News Release
December 28, 2010
Contact:
Mary Geiger
Communications Director
Kansas Department of Agriculture
(785) 296-2653 phone
Mary.Geiger@kda.ks.gov
Model shows more groundwater available for use in southeast Kansas
Chief engineer to rescind water rights moratorium for Ozark Plateau aquifer
TOPEKA—A 2009 comprehensive model of the Ozark Plateau aquifer system shows that more groundwater is available for use without compromising the long-range water supply.
“Based on what we learned from the model developed by the U.S. Geological Survey, it appears the supply can support about three times the amount of water that’s currently authorized for use and still meet safe yield standards,” said David Barfield, chief engineer of the Kansas Department of Agriculture’s division of water resources. “Because of this, I will rescind the water rights moratorium that’s been in place for the aquifer since 2004.”
Safe yield for the area is defined as the use that can be sustained without reducing storage in the aquifer by more than 25 percent over the next 100 years. The division of water resources calculates safe yield at 36,000 acre-feet, about three times more than is currently authorized.
Safe yield was determined using a comprehensive model of the aquifer system developed by the U.S. Geological Survey and MODFLOW software to analyze the effects of increased groundwater use on the long-term availability of groundwater in an area that includes southeast Kansas, southwest Missouri and northeast Oklahoma.

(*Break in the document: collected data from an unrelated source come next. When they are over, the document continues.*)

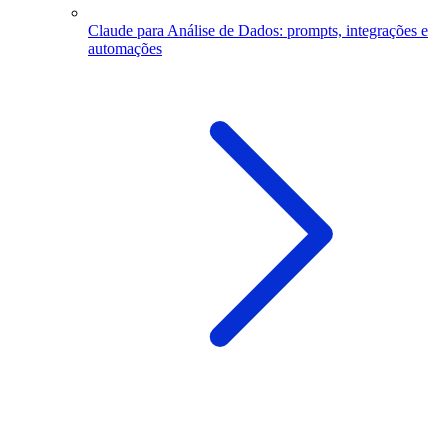
Claude para Análise de Dados: prompts, integrações e
automações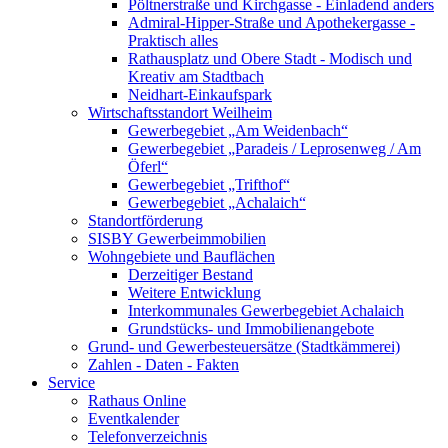
Pöltnerstraße und Kirchgasse - Einladend anders
Admiral-Hipper-Straße und Apothekergasse -
Praktisch alles
Rathausplatz und Obere Stadt - Modisch und
Kreativ am Stadtbach
Neidhart-Einkaufspark
Wirtschaftsstandort Weilheim
Gewerbegebiet „Am Weidenbach“
Gewerbegebiet „Paradeis / Leprosenweg / Am
Öferl“
Gewerbegebiet „Trifthof“
Gewerbegebiet „Achalaich“
Standortförderung
SISBY Gewerbeimmobilien
Wohngebiete und Bauflächen
Derzeitiger Bestand
Weitere Entwicklung
Interkommunales Gewerbegebiet Achalaich
Grundstücks- und Immobilienangebote
Grund- und Gewerbesteuersätze (Stadtkämmerei)
Zahlen - Daten - Fakten
Service
Rathaus Online
Eventkalender
Telefonverzeichnis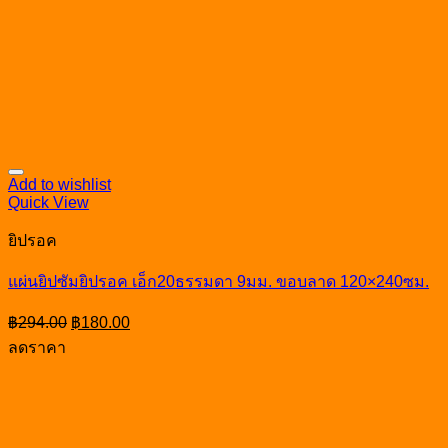
Add to wishlist
Quick View
ยิปรอค
แผ่นยิปซัมยิปรอค เอ็ก20ธรรมดา 9มม. ขอบลาด 120×240ซม.
Original
Current
฿
294.00
฿
180.00
price
price
ลดราคา
was:
is:
฿294.00.
฿180.00.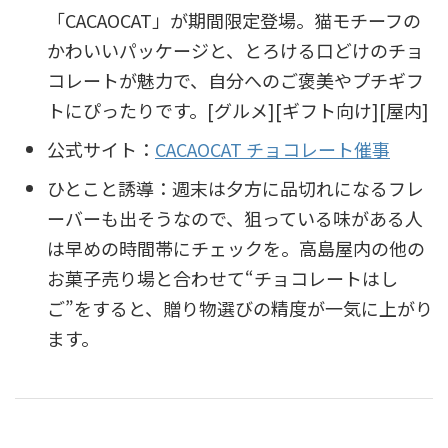
「CACAOCAT」が期間限定登場。猫モチーフの
かわいいパッケージと、とろける口どけのチョ
コレートが魅力で、自分へのご褒美やプチギフ
トにぴったりです。[グルメ][ギフト向け][屋内]
公式サイト：
CACAOCAT チョコレート催事
ひとこと誘導：週末は夕方に品切れになるフレ
ーバーも出そうなので、狙っている味がある人
は早めの時間帯にチェックを。高島屋内の他の
お菓子売り場と合わせて“チョコレートはし
ご”をすると、贈り物選びの精度が一気に上がり
ます。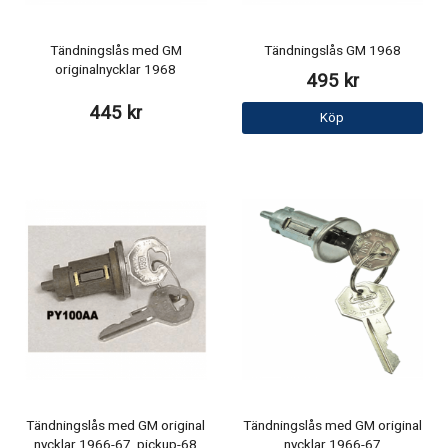
Tändningslås med GM
Tändningslås GM 1968
originalnycklar 1968
495 kr
445 kr
Köp
Tändningslås med GM original
Tändningslås med GM original
nycklar 1966-67, pickup-68
nycklar 1966-67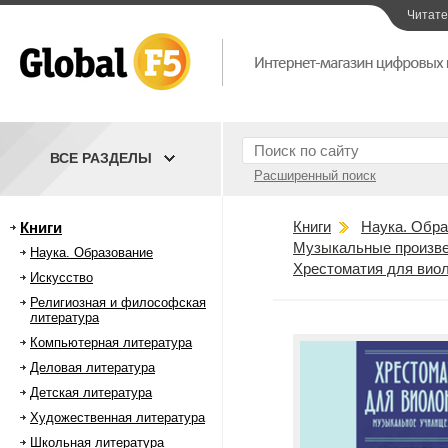
Читат
ВСЕ РАЗДЕЛЫ
Расширенный поиск
Книги
Наука. Обра
Книги
Музыкальные произве
Наука. Образование
Хрестоматия для виол
Искусство
Религиозная и философская
литература
Компьютерная литература
Деловая литература
Детская литература
Художественная литература
Школьная литература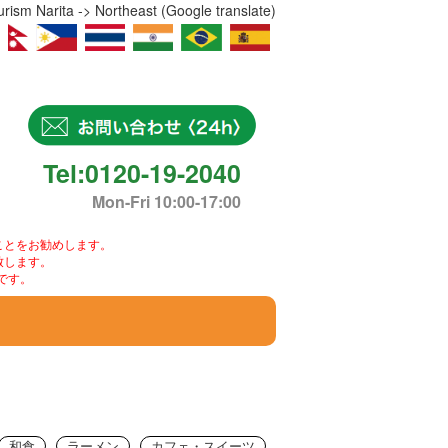
ism Narita -> Northeast (Google translate)
Tel:0120-19-2040
Mon-Fri 10:00-17:00
ことをお勧めします。
致します。
です。
和食
ラーメン
カフェ・スイーツ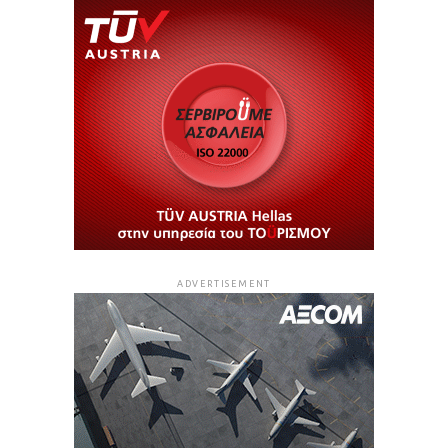
ADVERTISEMENT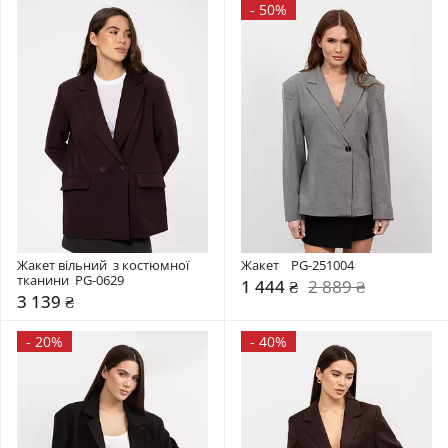
-
50%
Жакет вільний  з костюмної 
Жакет    PG-251004
тканини  PG-0629
1 444 ₴
2 889 ₴
3 139 ₴
-
20%
-
40%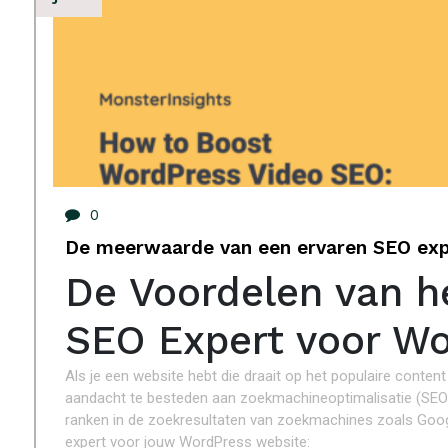
0
De meerwaarde van een ervaren SEO exp
De Voordelen van h
SEO Expert voor W
Als je een website hebt die draait op het populaire cont
aandacht te besteden aan zoekmachineoptimalisatie (SEO).
ranken in de zoekresultaten van zoekmachines zoals Googl
expert voor jouw WordPress website: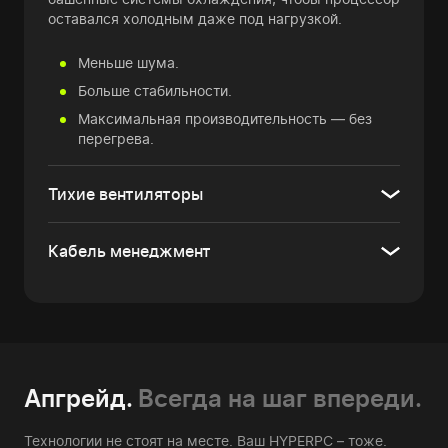
оставался холодным даже под нагрузкой.
Меньше шума.
Больше стабильности.
Максимальная производительность — без
перегрева.
Тихие вентиляторы
Кабель менеджмент
Апгрейд.
Всегда на шаг впереди.
Технологии не стоят на месте. Ваш HYPERPC – тоже.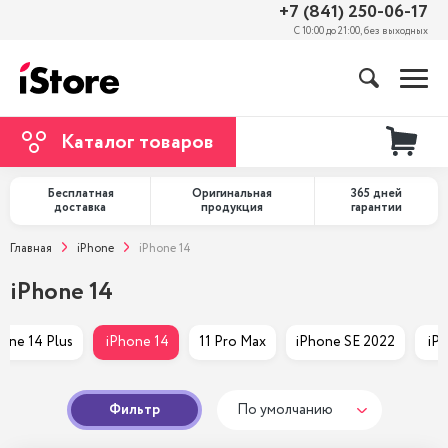
+7 (841) 250-06-17
С 10:00 до 21:00, без выходных
Каталог товаров
Бесплатная
Оригинальная
365 дней
доставка
продукция
гарантии
Главная
iPhone
iPhone 14
iPhone 14
hone 14 Plus
 iPhone 14
11 Pro Max
iPhone SE 2022
 iP
Фильтр
По умолчанию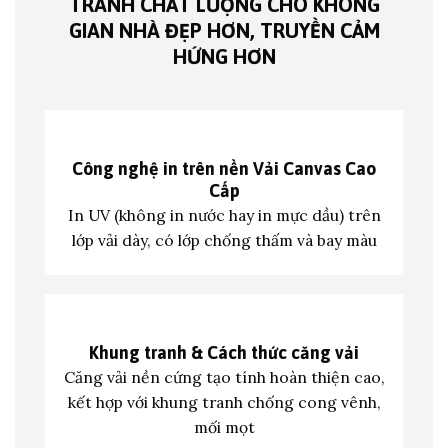
TRANH CHẤT LƯỢNG CHO KHÔNG
GIAN NHÀ ĐẸP HƠN, TRUYỀN CẢM
HỨNG HƠN
Công nghệ in trên nền
Vải Canvas Cao
Cấp
In UV (không in nước hay in mực dầu) trên
lớp vả
i dày, có lớp chống thấm và bay màu
Khung tranh &
Cách thức căng vải
Căng vải nền cứng tạo tính hoàn thiện cao,
kết hợp với khung tranh c
hống cong vênh,
mối mọt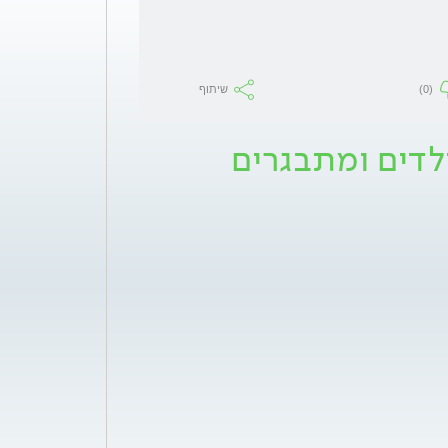
(0)
שיתוף
ילדים ומתבגרים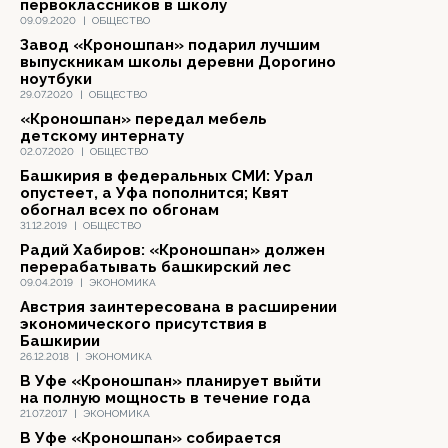
первоклассников в школу
09.09.2020
|
ОБЩЕСТВО
Завод «Кроношпан» подарил лучшим
выпускникам школы деревни Дорогино
ноутбуки
29.07.2020
|
ОБЩЕСТВО
«Кроношпан» передал мебель
детскому интернату
02.07.2020
|
ОБЩЕСТВО
Башкирия в федеральных СМИ: Урал
опустеет, а Уфа пополнится; Квят
обогнал всех по обгонам
31.12.2019
|
ОБЩЕСТВО
Радий Хабиров: «Кроношпан» должен
перерабатывать башкирский лес
09.04.2019
|
ЭКОНОМИКА
Австрия заинтересована в расширении
экономического присутствия в
Башкирии
26.12.2018
|
ЭКОНОМИКА
В Уфе «Кроношпан» планирует выйти
на полную мощность в течение года
21.07.2017
|
ЭКОНОМИКА
В Уфе «Кроношпан» собирается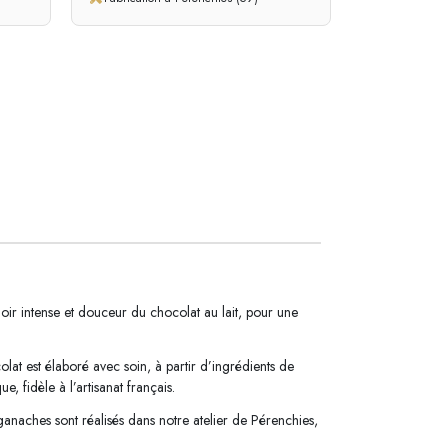
noir intense et douceur du chocolat au lait, pour une
lat est élaboré avec soin, à partir d’ingrédients de
e, fidèle à l’artisanat français.
t ganaches sont réalisés dans notre atelier de Pérenchies,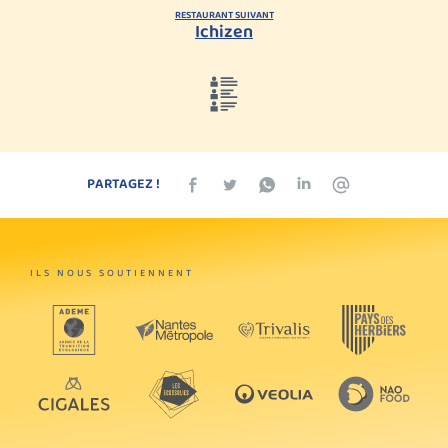
RESTAURANT SUIVANT
Ichizen
PARTAGEZ !
ILS NOUS SOUTIENNENT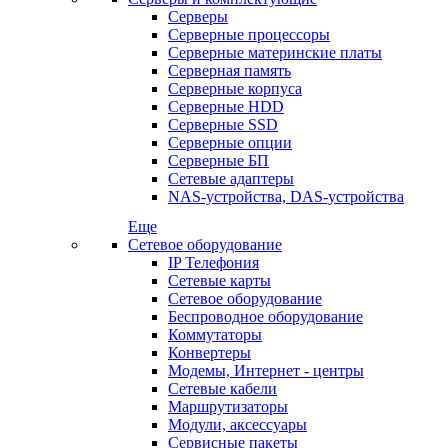
Серверы
Серверные процессоры
Серверные материнские платы
Серверная память
Серверные корпуса
Серверные HDD
Серверные SSD
Серверные опции
Серверные БП
Сетевые адаптеры
NAS-устройства, DAS-устройства
Еще
Сетевое оборудование
IP Телефония
Сетевые карты
Сетевое оборудование
Беспроводное оборудование
Коммутаторы
Конвертеры
Модемы, Интернет - центры
Сетевые кабели
Маршрутизаторы
Модули, аксессуары
Сервисные пакеты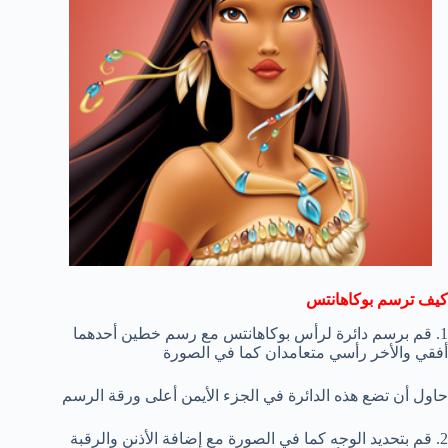
كيف ترسم بوكاهانتس
1. قم برسم دائرة لرأس بوكاهانتس مع رسم خطين أحدهما
أفقي والأخر رأسي متعامدان كما في الصورة
حاول أن تضع هذه الدائرة في الجزء الأيمن أعلى ورقة الرسم
2. قم بتحديد الوجه كما في الصورة مع إضافة الأذنن والرقبة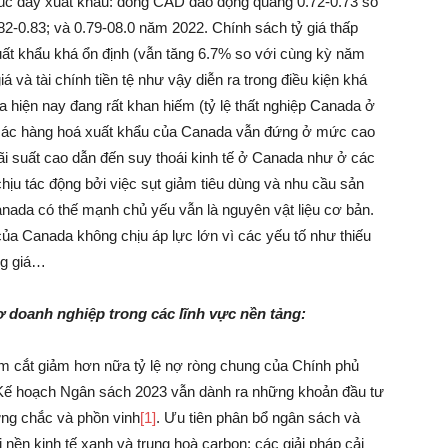
húc đẩy xuất khẩu: đồng CAD dao động quang 0.72-0.73 so
82-0.83; và 0.79-08.0 năm 2022. Chính sách tỷ giá thấp
uất khẩu khá ổn định (vẫn tăng 6.7% so với cùng kỳ năm
iá và tài chính tiền tệ như vậy diễn ra trong điều kiện khá
 hiện nay đang rất khan hiếm (tỷ lệ thất nghiệp Canada ở
ới các hàng hoá xuất khẩu của Canada vẫn đứng ở mức cao
lãi suất cao dẫn đến suy thoái kinh tế ở Canada như ở các
ịu tác động bởi việc sụt giảm tiêu dùng và nhu cầu sản
nada có thế mạnh chủ yếu vẫn là nguyên vật liệu cơ bản.
ủa Canada không chịu áp lực lớn vì các yếu tố như thiếu
ng giá…
ợ doanh nghiệp trong các lĩnh vực nền tảng:
ằm cắt giảm hơn nữa tỷ lệ nợ ròng chung của Chính phủ
Kế hoạch Ngân sách 2023 vẫn dành ra những khoản đầu tư
ững chắc và phồn vinh
[1]
. Ưu tiên phân bổ ngân sách và
nền kinh tế xanh và trung hoà carbon; các giải pháp cải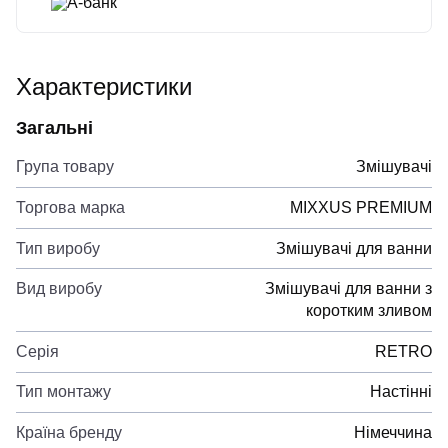
А-банк
Характеристики
Загальні
Група товару
Змішувачі
Торгова марка
MIXXUS PREMIUM
Тип виробу
Змішувачі для ванни
Вид виробу
Змішувачі для ванни з
коротким зливом
Серія
RETRO
Тип монтажу
Настінні
Країна бренду
Німеччина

“The model was extremely useful to answer our concerns about the quantity and quality of groundwater in this aquifer system,” Barfield said. “Based on the model results, there is clearly sufficient water available to allow the moratorium term permits that have been in place since 2004 to become regular water appropriation permits and to re-open the area to new appropriations.”
The area will be opened through a regulation to be developed in 2011.
Concerns about the quantity and quality of groundwater in the aquifer system prompted the chief engineer to designate a moratorium area in 2004 on new groundwater appropriations from the system. The moratorium exempted certain minor uses and allowed moratorium term permits from the Ozark Plateau aquifer until further studies could be completed.
The Ozark Plateau aquifer system is an important water source for southeast Kansas, southwest Missouri, northeast Oklahoma and a small part of northwest Arkansas. The system consists of two aquifers that have a discontinuous confining unit. The upper aquifer is the Springfield Plateau aquifer; the lower is the Ozark aquifer.